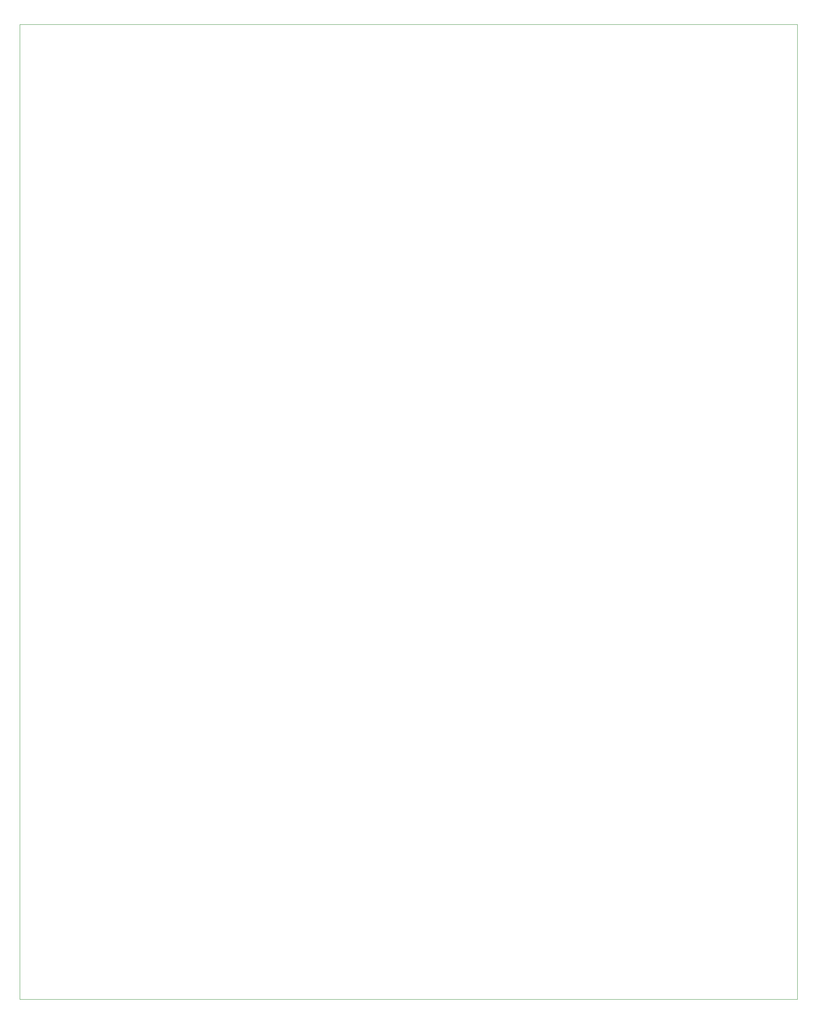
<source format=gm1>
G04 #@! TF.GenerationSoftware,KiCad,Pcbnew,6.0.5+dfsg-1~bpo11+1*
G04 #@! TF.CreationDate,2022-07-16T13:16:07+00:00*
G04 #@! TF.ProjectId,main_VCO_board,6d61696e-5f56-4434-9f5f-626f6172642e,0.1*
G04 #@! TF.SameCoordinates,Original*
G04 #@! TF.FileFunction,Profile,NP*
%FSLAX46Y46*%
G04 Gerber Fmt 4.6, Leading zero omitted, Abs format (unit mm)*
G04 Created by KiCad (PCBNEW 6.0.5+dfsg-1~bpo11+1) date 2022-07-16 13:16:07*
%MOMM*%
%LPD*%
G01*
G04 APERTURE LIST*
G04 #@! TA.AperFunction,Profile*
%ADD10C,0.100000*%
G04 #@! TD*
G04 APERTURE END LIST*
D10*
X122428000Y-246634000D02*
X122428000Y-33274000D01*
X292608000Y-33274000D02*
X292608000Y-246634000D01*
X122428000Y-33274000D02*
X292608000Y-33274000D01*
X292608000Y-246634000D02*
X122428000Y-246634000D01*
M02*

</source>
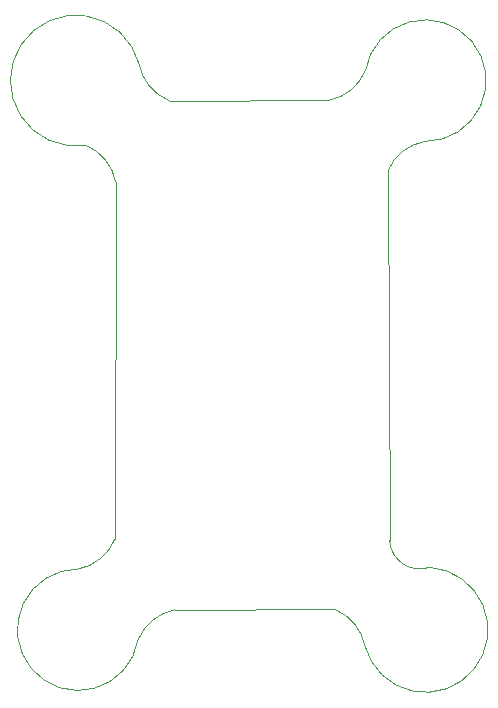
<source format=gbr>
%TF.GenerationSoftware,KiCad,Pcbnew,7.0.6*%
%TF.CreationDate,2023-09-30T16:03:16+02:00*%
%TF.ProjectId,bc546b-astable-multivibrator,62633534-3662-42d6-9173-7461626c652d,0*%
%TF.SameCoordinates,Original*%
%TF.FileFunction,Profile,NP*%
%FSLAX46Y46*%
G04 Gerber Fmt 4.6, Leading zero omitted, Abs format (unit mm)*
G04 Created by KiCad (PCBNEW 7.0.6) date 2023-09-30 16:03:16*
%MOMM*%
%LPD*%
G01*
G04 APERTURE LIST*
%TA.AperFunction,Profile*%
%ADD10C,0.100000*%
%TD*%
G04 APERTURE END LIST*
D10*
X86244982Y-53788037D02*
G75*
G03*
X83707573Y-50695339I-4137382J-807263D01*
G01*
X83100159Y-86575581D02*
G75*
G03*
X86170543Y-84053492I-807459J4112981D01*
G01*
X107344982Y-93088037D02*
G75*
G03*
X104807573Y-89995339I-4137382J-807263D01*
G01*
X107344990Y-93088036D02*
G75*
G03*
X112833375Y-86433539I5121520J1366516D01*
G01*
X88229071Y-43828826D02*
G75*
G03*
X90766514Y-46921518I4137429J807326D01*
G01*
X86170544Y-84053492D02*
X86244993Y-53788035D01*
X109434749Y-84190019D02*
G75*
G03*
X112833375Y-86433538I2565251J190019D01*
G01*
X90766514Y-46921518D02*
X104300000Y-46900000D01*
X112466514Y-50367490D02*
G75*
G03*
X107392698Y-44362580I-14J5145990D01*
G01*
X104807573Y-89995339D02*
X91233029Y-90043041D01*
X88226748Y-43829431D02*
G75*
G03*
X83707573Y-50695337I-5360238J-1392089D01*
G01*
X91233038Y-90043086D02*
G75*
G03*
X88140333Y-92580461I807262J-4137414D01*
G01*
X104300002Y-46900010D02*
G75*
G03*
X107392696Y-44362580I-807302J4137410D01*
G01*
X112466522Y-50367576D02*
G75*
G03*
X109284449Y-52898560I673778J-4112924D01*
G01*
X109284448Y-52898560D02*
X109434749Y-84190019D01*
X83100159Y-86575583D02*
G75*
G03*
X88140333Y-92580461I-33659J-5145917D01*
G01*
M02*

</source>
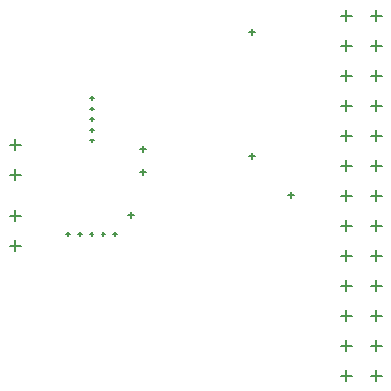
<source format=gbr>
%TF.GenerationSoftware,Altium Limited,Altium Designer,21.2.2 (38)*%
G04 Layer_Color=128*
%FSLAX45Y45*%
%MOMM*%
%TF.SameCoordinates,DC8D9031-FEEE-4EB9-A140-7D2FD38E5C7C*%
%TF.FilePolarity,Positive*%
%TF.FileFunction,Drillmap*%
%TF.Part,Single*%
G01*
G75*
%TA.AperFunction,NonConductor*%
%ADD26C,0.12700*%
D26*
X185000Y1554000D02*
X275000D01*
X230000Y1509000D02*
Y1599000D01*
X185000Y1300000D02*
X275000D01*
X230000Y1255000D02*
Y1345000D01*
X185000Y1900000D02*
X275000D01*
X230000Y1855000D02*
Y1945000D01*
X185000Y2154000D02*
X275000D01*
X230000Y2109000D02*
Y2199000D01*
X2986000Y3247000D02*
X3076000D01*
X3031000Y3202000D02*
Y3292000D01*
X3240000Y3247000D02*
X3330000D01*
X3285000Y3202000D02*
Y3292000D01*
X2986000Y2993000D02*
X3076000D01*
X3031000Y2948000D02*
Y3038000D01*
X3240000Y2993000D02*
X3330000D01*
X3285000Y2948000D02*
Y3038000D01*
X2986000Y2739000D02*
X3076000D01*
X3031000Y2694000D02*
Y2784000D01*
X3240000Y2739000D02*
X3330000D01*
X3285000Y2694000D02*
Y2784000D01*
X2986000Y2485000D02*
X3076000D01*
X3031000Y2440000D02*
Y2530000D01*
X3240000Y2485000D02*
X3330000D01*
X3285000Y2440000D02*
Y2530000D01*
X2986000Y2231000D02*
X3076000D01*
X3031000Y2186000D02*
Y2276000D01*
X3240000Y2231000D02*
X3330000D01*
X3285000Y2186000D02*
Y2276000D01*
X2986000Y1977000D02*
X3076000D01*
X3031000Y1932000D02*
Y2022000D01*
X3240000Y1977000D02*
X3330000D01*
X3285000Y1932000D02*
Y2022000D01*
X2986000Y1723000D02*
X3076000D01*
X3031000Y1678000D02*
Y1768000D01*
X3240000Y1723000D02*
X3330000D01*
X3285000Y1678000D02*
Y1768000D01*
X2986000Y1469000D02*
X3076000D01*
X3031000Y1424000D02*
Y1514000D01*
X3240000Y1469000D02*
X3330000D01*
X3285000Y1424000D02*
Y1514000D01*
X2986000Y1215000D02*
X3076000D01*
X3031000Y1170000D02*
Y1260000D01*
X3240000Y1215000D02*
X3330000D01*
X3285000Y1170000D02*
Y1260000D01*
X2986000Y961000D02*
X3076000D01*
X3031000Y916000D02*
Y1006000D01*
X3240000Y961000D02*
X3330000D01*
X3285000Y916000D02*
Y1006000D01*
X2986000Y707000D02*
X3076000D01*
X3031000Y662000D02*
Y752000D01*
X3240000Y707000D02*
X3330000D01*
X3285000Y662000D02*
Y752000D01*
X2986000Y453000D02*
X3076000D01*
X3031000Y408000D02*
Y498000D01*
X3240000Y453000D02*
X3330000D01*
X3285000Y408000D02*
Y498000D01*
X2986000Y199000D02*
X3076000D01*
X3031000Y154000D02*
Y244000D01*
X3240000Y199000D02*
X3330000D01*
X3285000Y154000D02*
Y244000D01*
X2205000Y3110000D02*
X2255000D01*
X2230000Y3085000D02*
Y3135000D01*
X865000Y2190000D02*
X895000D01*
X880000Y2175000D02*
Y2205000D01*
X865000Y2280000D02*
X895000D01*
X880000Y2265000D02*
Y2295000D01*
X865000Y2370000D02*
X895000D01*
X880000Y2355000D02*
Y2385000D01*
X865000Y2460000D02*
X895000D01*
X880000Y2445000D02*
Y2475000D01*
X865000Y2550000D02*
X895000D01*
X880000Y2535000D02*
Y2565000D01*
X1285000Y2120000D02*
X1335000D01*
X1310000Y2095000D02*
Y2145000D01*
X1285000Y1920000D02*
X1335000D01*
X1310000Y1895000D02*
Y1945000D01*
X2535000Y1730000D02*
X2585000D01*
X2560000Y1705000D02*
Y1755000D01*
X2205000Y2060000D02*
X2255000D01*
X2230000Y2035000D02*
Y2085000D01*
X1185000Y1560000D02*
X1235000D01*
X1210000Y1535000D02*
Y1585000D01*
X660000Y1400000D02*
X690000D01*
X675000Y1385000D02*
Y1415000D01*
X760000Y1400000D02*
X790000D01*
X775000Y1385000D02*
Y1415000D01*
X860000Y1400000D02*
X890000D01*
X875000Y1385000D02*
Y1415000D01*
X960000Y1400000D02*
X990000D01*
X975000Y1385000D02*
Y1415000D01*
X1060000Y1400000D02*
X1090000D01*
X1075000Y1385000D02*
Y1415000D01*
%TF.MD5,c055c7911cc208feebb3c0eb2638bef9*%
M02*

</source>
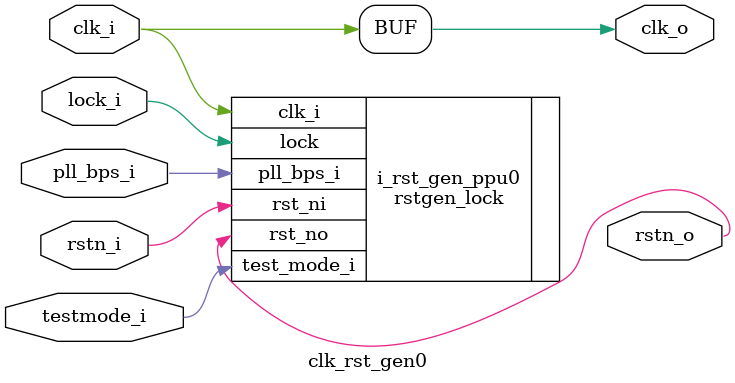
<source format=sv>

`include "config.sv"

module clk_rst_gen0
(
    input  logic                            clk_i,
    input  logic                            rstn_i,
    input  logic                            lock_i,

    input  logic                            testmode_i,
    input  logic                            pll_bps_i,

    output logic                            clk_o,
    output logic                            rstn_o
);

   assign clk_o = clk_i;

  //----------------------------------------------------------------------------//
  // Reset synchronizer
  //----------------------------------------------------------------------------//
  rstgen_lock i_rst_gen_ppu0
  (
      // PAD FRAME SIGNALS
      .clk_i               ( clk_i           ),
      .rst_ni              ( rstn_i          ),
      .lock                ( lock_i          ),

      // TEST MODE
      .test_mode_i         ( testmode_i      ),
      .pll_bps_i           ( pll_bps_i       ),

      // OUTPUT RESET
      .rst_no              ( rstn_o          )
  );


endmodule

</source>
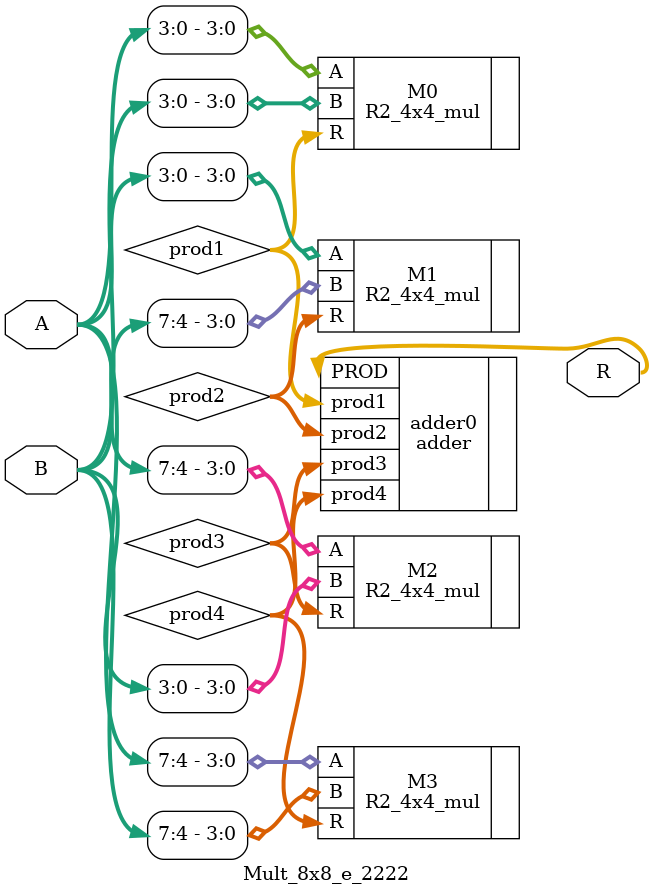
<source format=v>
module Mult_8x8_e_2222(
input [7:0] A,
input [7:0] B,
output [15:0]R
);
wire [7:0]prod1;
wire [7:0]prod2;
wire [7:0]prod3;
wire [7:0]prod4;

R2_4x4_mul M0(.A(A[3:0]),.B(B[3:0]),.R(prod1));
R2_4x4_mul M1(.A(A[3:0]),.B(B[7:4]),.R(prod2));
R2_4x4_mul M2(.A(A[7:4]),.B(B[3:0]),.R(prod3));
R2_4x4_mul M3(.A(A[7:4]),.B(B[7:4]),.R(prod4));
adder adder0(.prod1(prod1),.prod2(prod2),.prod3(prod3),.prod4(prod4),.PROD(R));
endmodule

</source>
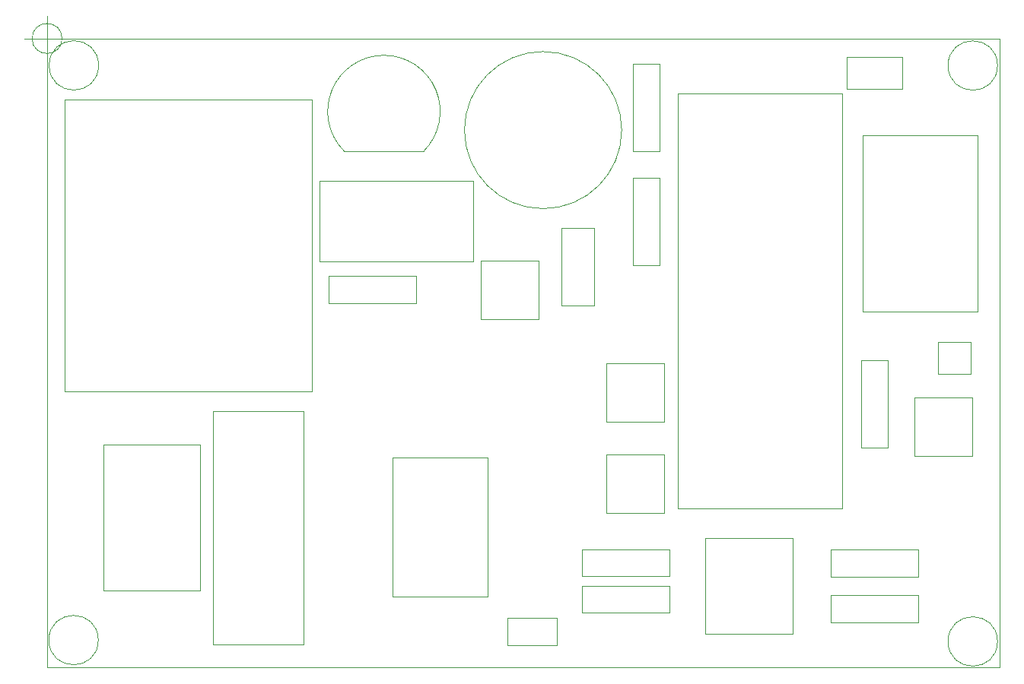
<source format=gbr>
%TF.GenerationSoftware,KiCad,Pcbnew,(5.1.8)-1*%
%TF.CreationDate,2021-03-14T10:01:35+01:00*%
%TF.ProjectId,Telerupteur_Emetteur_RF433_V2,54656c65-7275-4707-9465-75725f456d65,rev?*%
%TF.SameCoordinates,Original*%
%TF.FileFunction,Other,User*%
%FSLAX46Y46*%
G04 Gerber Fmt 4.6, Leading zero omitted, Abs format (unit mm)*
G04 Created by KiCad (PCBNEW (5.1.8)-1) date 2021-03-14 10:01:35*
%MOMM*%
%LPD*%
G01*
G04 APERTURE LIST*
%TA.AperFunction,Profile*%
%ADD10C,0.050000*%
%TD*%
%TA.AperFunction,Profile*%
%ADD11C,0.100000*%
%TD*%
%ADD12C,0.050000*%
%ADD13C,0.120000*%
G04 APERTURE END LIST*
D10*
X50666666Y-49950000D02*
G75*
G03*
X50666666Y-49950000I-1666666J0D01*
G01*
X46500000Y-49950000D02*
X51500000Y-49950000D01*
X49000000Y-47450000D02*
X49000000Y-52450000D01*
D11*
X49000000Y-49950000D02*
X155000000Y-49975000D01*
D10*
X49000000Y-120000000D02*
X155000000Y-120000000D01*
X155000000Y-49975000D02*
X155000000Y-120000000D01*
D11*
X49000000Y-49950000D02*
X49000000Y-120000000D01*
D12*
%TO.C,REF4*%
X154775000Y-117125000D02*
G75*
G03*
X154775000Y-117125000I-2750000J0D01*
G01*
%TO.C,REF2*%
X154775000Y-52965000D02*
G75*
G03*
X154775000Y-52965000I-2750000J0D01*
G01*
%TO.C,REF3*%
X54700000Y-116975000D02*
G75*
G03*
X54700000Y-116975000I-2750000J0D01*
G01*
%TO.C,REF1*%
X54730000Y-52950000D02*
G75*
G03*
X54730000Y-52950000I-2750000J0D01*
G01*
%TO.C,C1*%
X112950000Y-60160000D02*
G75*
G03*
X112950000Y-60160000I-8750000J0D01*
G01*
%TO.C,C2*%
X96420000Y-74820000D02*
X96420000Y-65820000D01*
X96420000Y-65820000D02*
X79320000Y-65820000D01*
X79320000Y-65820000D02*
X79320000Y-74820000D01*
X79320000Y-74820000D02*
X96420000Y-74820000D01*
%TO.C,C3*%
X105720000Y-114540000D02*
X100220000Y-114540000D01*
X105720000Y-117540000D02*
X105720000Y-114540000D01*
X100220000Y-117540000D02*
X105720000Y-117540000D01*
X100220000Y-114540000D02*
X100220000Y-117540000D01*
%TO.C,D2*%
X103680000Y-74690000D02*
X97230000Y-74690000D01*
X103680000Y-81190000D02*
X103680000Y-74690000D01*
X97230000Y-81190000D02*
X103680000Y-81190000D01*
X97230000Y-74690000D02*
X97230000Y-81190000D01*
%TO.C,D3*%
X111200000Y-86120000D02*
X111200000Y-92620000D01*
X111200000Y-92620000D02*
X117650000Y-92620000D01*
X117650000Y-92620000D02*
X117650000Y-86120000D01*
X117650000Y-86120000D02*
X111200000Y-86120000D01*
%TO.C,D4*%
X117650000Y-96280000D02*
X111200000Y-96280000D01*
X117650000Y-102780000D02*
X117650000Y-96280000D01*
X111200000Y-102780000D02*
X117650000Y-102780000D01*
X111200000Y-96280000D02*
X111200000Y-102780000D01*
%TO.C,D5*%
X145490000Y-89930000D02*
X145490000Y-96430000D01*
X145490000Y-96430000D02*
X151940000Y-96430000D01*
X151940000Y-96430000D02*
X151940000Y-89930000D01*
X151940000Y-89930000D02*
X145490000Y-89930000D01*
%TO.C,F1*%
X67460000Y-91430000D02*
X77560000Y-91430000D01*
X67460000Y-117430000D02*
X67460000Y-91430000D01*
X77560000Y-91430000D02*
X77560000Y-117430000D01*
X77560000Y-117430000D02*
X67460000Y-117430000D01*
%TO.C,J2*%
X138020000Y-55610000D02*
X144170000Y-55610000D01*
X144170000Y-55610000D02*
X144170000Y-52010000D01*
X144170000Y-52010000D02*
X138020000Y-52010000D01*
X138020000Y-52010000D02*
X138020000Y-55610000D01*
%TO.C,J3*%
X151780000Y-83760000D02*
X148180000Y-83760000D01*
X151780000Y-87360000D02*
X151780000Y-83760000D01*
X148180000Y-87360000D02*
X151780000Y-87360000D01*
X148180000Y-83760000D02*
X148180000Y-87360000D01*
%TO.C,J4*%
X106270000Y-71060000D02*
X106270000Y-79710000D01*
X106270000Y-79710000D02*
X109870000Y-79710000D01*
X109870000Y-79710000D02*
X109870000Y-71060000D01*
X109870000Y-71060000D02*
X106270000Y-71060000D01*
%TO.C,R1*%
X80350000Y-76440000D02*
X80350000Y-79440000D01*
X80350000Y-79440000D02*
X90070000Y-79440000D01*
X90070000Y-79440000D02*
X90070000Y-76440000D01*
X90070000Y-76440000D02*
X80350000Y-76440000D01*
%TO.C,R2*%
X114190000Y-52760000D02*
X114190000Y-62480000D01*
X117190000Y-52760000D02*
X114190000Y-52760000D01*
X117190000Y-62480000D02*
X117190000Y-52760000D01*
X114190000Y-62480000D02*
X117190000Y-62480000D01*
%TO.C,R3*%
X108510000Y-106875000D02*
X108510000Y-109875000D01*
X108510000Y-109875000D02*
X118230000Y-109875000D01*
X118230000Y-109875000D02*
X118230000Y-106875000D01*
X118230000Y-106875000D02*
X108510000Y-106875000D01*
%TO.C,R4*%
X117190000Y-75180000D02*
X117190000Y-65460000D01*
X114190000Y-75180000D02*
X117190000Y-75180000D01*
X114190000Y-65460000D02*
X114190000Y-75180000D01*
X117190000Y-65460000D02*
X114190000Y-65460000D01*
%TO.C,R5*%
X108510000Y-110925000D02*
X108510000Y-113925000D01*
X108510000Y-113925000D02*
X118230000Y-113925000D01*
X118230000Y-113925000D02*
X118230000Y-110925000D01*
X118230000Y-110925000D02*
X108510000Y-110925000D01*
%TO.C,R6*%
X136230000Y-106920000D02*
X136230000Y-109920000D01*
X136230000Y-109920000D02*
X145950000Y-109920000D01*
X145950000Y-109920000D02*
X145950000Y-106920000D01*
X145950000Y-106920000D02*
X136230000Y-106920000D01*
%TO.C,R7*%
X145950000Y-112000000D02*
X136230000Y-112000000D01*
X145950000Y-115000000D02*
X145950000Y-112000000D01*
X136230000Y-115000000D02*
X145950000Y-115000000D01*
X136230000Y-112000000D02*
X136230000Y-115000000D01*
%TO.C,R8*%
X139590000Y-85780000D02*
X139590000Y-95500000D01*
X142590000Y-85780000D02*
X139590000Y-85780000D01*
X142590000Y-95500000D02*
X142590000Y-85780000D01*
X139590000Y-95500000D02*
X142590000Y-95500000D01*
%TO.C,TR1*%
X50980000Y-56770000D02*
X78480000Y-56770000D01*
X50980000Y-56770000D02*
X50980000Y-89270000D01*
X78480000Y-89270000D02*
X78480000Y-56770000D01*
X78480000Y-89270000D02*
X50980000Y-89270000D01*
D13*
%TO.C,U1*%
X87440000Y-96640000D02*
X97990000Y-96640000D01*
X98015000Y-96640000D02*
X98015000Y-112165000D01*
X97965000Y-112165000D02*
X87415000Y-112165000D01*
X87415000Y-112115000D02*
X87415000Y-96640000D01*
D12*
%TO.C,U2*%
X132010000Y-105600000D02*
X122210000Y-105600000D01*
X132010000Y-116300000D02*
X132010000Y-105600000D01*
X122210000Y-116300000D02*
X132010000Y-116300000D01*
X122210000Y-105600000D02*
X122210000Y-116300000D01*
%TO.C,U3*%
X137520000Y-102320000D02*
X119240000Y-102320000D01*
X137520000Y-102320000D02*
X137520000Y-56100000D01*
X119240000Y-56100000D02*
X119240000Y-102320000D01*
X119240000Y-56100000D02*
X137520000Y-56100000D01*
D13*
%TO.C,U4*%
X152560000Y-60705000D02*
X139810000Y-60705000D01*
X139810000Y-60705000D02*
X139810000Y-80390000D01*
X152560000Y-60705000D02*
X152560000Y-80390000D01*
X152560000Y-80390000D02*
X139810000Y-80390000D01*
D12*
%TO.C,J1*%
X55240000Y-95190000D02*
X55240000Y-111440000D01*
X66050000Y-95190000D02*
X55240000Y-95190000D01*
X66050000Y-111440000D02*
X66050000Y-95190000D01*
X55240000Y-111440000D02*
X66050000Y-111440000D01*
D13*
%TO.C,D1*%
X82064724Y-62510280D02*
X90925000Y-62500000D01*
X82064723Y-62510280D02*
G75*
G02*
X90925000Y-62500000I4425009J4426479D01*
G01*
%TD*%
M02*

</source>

YOUR OBJECTIVE:
Above are several records. Count the lines among them that contain "wire" and give only the total.

EXERCISE RESPONSE:
4